§ Exercise instructions:
1. In the tentative ruling, which third-party company is Design Holdings alleged to have helped eavesdrop on its website chat box?
2. Update the stretch of the listing from the line containing "รายละเอียดข่าว" through the end of the listing, replacing "Curva" with "Tribuna" and keeping everything else the same. Leave the pictures out.

Excerpt provided Block Start

Judge: Bruce G. Iwasaki, Case: 23STCV26294, Date: 2024-01-05 Tentative Ruling

Case Number: 23STCV26294    Hearing Date: January 5, 2024    Dept: 58

Judge Bruce G. Iwasaki

Department 58


Hearing Date:             January 5, 2024

Case Name:                Heiting v. Design Holdings, Inc.

Case No.:                    23STCV26294

Matter:                        Demurrer

Moving Party:             Defendant Design Holdings, Inc.

Responding Party:      Plaintiff Anne Heiting


Tentative Ruling:      The Demurrer to the Complaint is sustained with leave to amend.


 

            The Complaint alleges that Plaintiff Anne Heiting (Plaintiff) accessed the website of Defendant Design Holdings, Inc. (Defendant). Thereafter, Design Holdings allegedly invaded Plaintiff’s right to privacy without her consent by aiding a third-party company, Salesforce, to secretly eavesdrop, record, and harvest data from Plaintiff’s interaction with Design Holdings’ chat box on its website. The Complaint alleges causes of action for (1.) Violations of the California Invasion of Privacy Act (CIPA), and (2.) Violations of the California Unauthorized Access to Computer Data Act (CDAFA).

Excerpt provided Block End
Provided information Block Start

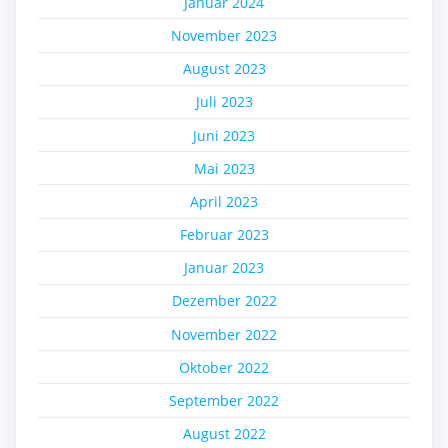
Januar 2024
November 2023
August 2023
Juli 2023
Juni 2023
Mai 2023
April 2023
Februar 2023
Januar 2023
Dezember 2022
November 2022
Oktober 2022
September 2022
August 2022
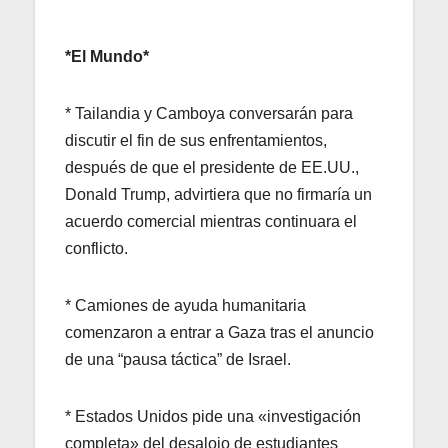
*El Mundo*
* Tailandia y Camboya conversarán para
discutir el fin de sus enfrentamientos,
después de que el presidente de EE.UU.,
Donald Trump, advirtiera que no firmaría un
acuerdo comercial mientras continuara el
conflicto.
* Camiones de ayuda humanitaria
comenzaron a entrar a Gaza tras el anuncio
de una “pausa táctica” de Israel.
* Estados Unidos pide una «investigación
completa» del desalojo de estudiantes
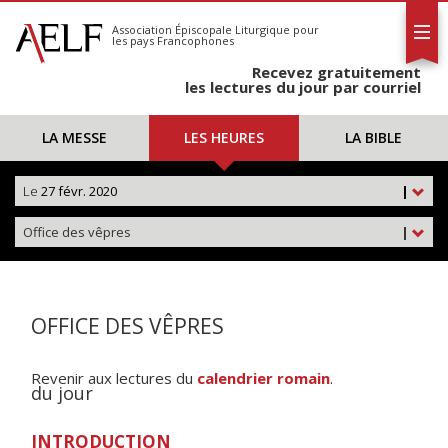
L'AELF
S'abonner
Association Épiscopale Liturgique
pour
les pays Francophones
Calendrier
Recevez gratuitement
Contact
les lectures du jour par courriel
LA MESSE
LES HEURES
LA BIBLE
Le
27 févr. 2020
|
Office des vêpres
|
OFFICE DES VÊPRES
Revenir aux lectures du
calendrier romain
.
du jour
INTRODUCTION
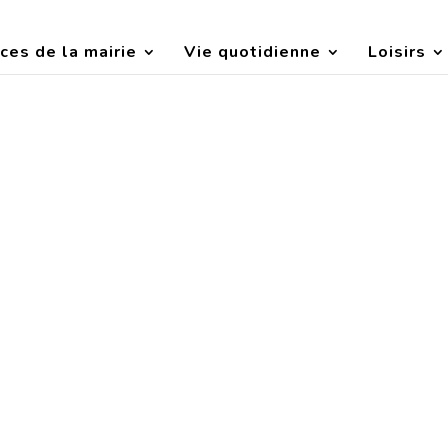
ces de la mairie
Vie quotidienne
Loisirs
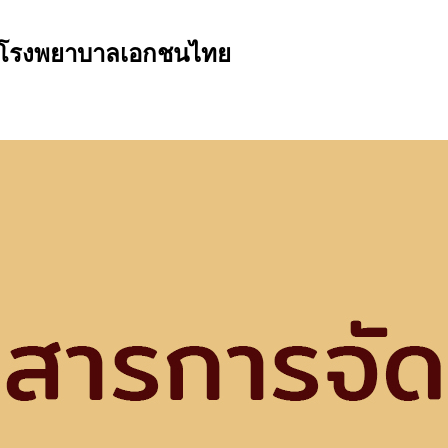
รับโรงพยาบาลเอกชนไทย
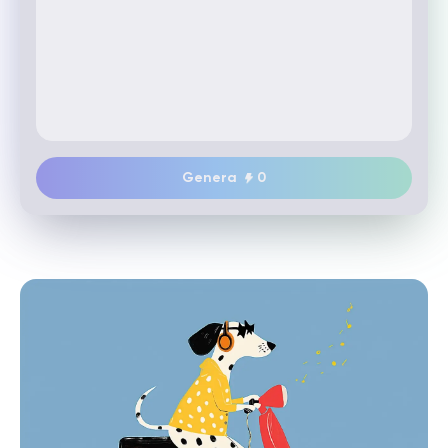
Genera
0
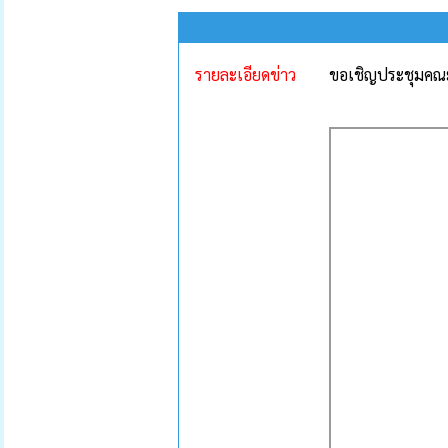
รายละเอียดข่าว
ขอเชิญประชุมคณะก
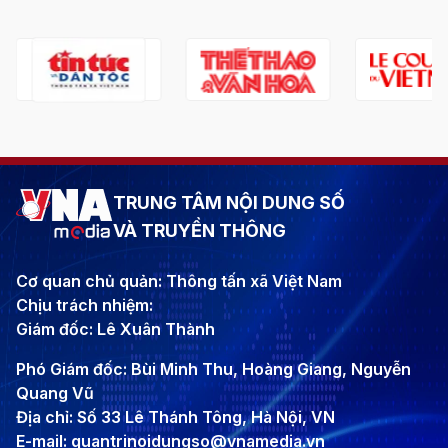
TRUNG TÂM NỘI DUNG SỐ
VÀ TRUYỀN THÔNG
Cơ quan chủ quản: Thông tấn xã Việt Nam
Chịu trách nhiệm:
Giám đốc: Lê Xuân Thành
Phó Giám đốc: Bùi Minh Thu, Hoàng Giang, Nguyễn
Quang Vũ
Địa chỉ: Số 33 Lê Thánh Tông, Hà Nội, VN
E-mail: quantrinoidungso@vnamedia.vn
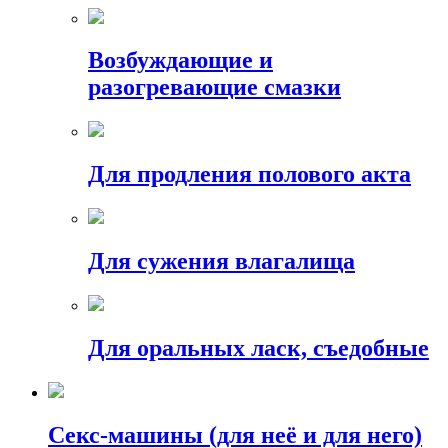
Возбуждающие и
разогревающие смазки
Для продления полового акта
Для сужения влагалища
Для оральных ласк, съедобные
Секс-машины (для неё и для него)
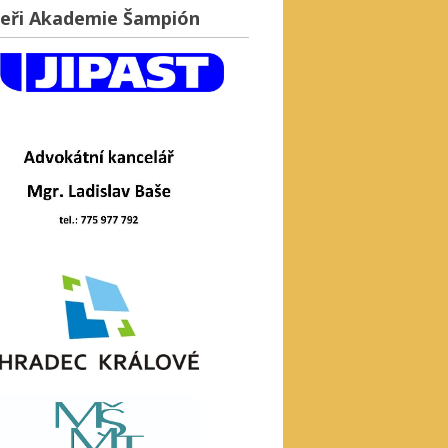
eři Akademie Šampión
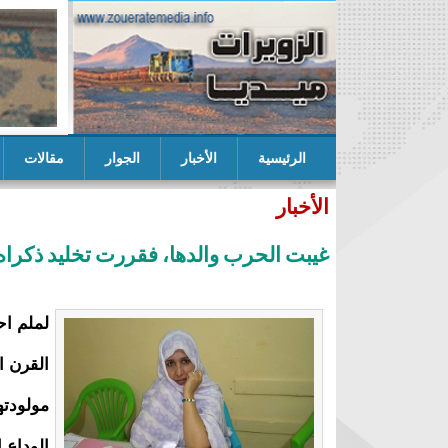
الرئيسية
الأخبار
الجوار
مقالات
ب التكتل يعلن عن لائحته المرشحة للنيابيات في ازوير
الأخبار
غيبت الحرب والدها، فقررت تخليد ذكراه
لملم اح
القرن ا
مولودته
الوداع ا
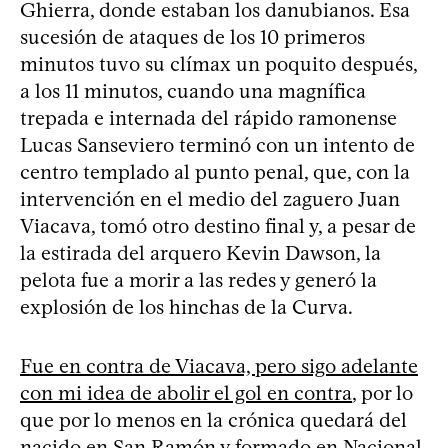
Ghierra, donde estaban los danubianos. Esa
sucesión de ataques de los 10 primeros
minutos tuvo su clímax un poquito después,
a los 11 minutos, cuando una magnífica
trepada e internada del rápido ramonense
Lucas Sanseviero terminó con un intento de
centro templado al punto penal, que, con la
intervención en el medio del zaguero Juan
Viacava, tomó otro destino final y, a pesar de
la estirada del arquero Kevin Dawson, la
pelota fue a morir a las redes y generó la
explosión de los hinchas de la Curva.
Fue en contra de Viacava, pero sigo adelante
con mi idea de abolir el gol en contra
, por lo
que por lo menos en la crónica quedará del
nacido en San Ramón y formado en Nacional.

Provided information Block End

§ Expected responses:
1. Salesforce

2.
รายละเอียดข่าว
ขอเชิญประชุมคณะก
TRUNG TÂM NỘI DUNG SỐ
VÀ TRUYỀN THÔNG
Cơ quan chủ quản: Thông tấn xã Việt Nam
Chịu trách nhiệm:
Giám đốc: Lê Xuân Thành
Phó Giám đốc: Bùi Minh Thu, Hoàng Giang, Nguyễn
Quang Vũ
Địa chỉ: Số 33 Lê Thánh Tông, Hà Nội, VN
E-mail: quantrinoidungso@vnamedia.vn
Возбуждающие и
разогревающие смазки
Для продления полового акта
Для сужения влагалища
Для оральных ласк, съедобные
Секс-машины (для неё и для него)
eři Akademie Šampión
الرئيسية
الأخبار
الجوار
مقالات
ب التكتل يعلن عن لائحته المرشحة للنيابيات في ازوير
الأخبار
غيبت الحرب والدها، فقررت تخليد ذكراه
لملم اح
القرن ا
مولودته
الوداع ا
Ghierra, donde estaban los danubianos. Esa
sucesión de ataques de los 10 primeros
minutos tuvo su clímax un poquito después,
a los 11 minutos, cuando una magnífica
trepada e internada del rápido ramonense
Lucas Sanseviero terminó con un intento de
centro templado al punto penal, que, con la
intervención en el medio del zaguero Juan
Viacava, tomó otro destino final y, a pesar de
la estirada del arquero Kevin Dawson, la
pelota fue a morir a las redes y generó la
explosión de los hinchas de la Tribuna.
Fue en contra de Viacava, pero sigo adelante
con mi idea de abolir el gol en contra
, por lo
que por lo menos en la crónica quedará del
nacido en San Ramón y formado en Nacional.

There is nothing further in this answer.